Em terras de Sepúlvedas : Oficial reformado da Polícia acusa Administração de Viana de revogar direito de superfície após legalização de terreno no Kikuxi
O oficial reformado da Polícia Nacional de Angola, Jorge Manuel Cassule, denunciou, nesta segunda-feira, 13, durante conferência de imprensa, alegadas irregularidades praticadas pela Administração Municipal de Viana, no processo de atribuição e posterior revogação do direito de superfície de um terreno localizado naquele município, em Luanda. O denunciante afirmou que cumpriu todas as exigências legais para obter a titularidade da parcela, mas, ainda assim, viu o seu direito ser revogado e o imóvel ser alvo de uma acção de despejo.
Por: Adão Paxi
Segundo Jorge Manuel Cassule, o terreno foi adquirido há já algum tempo a um cidadão e, em 2025, decidiu regularizar a sua situação junto da Administração Municipal.
De acordo com o reformado, o processo decorreu normalmente: apresentou os requerimentos, aguardou a publicação do edital, recebeu a vistoria dos técnicos, efetuou o pagamento das taxas exigidas e, posteriormente, recebeu o Contrato de Concessão do Direito
de Superfície, documento que lhe permitiu efectuar o registo do imóvel na Conservatória do Registo Predial.
O antigo efetivo da Polícia Nacional explicou que, após concluir a limpeza do terreno, solicitou a licença de construção.
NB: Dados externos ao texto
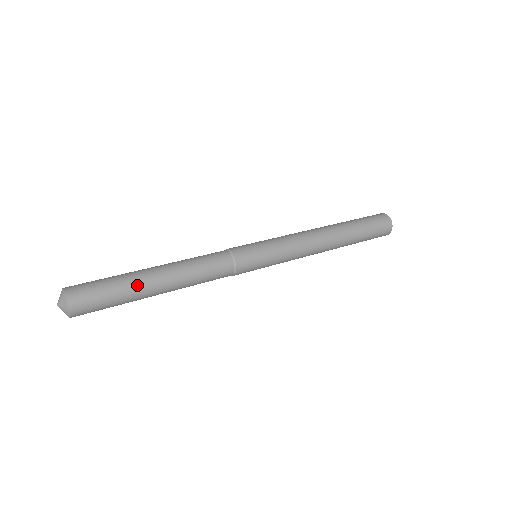
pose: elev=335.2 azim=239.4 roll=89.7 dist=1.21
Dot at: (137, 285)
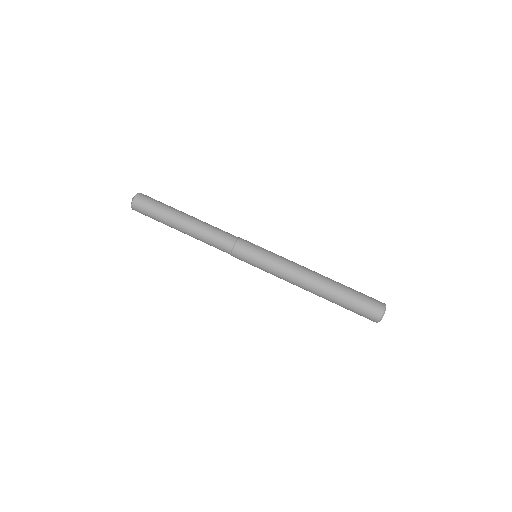
Dot at: (169, 226)
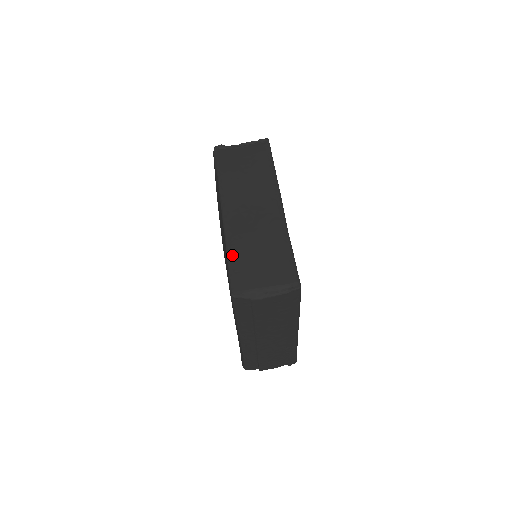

Contudo, afirma que a administração condicionou a emissão do documento à realização de novos procedimentos pelos seus próprios técnicos, que nunca chegaram a ser executados.
Dias depois, quando iniciou a vedação do espaço, foi surpreendido por fiscais municipais, que lhe aplicaram uma multa de 1 milhão e 500 mil kwanzas por alegada transgressão administrativa.
Cassule relatou ainda que, no passado dia 9 de Julho, equipas da fiscalização, acompanhadas por efectivos da Polícia Nacional, procederam ao seu despejo, alegando que o terreno pertenceria a outro cidadão, identificado como João Francisco Carolino.
"Eu paguei todas as taxas exigidas, obtive o direito de superfície e registei o imóvel em meu nome. Se o terreno pertencia a outra pessoa, por que razão a própria Administração emitiu todos esses documentos?", questionou.
O reformado afirmou igualmente que familiares seus terão sido detidos em diferentes ocasiões quando tentavam permanecer no terreno, situação que, segundo disse, lhe causou elevados prejuízos financeiros e pessoais.
Entretanto, numa nota de repúdio tornada pública, a Administração Municipal de Viana esclareceu que suspendeu os efeitos do Contrato de Concessão do Direito de Superfície após receber uma reclamação apresentada por João Francisco Carolino, que reivindicou a titularidade da parcela e apresentou documentos para sustentar a sua pretensão.
Segundo a administração, concluída a reapreciação do processo, o contrato foi revogado por despacho administrativo, tendo ambas as partes sido notificadas da decisão.
A instituição acusou ainda Jorge Manuel Cassule de continuar a realizar operações urbanísticas no terreno durante o período de suspensão dos efeitos do contrato e repudiou as declarações públicas feitas pelo reformado e pela sua mandatária, considerando-as ofensivas para os seus responsáveis.
Por sua vez, a advogada de defesa do reclamante, Marta Kituco, contestou a versão apresentada pela Administração Municipal de Viana. Segundo a representante legal, a equipa de defesa deslocou-se ao gabinete jurídico da administração para consultar o processo que teria fundamentado a revogação do direito de superfície, mas foi informada de que não existia qualquer processo disponível.
A jurista acrescentou que a nota de repúdio e o despacho administrativo fazem referência a um número de processo diferente daquele que pertence ao seu constituinte, circunstância que, na sua perspetiva, compromete a validade jurídica da decisão.
"Os actos praticados pela Administração fazem referência a um processo que não corresponde ao do meu cliente. Por essa razão, entendemos que a decisão é nula e não produz efeitos jurídicos sobre Jorge Manuel Cassule", sustentou.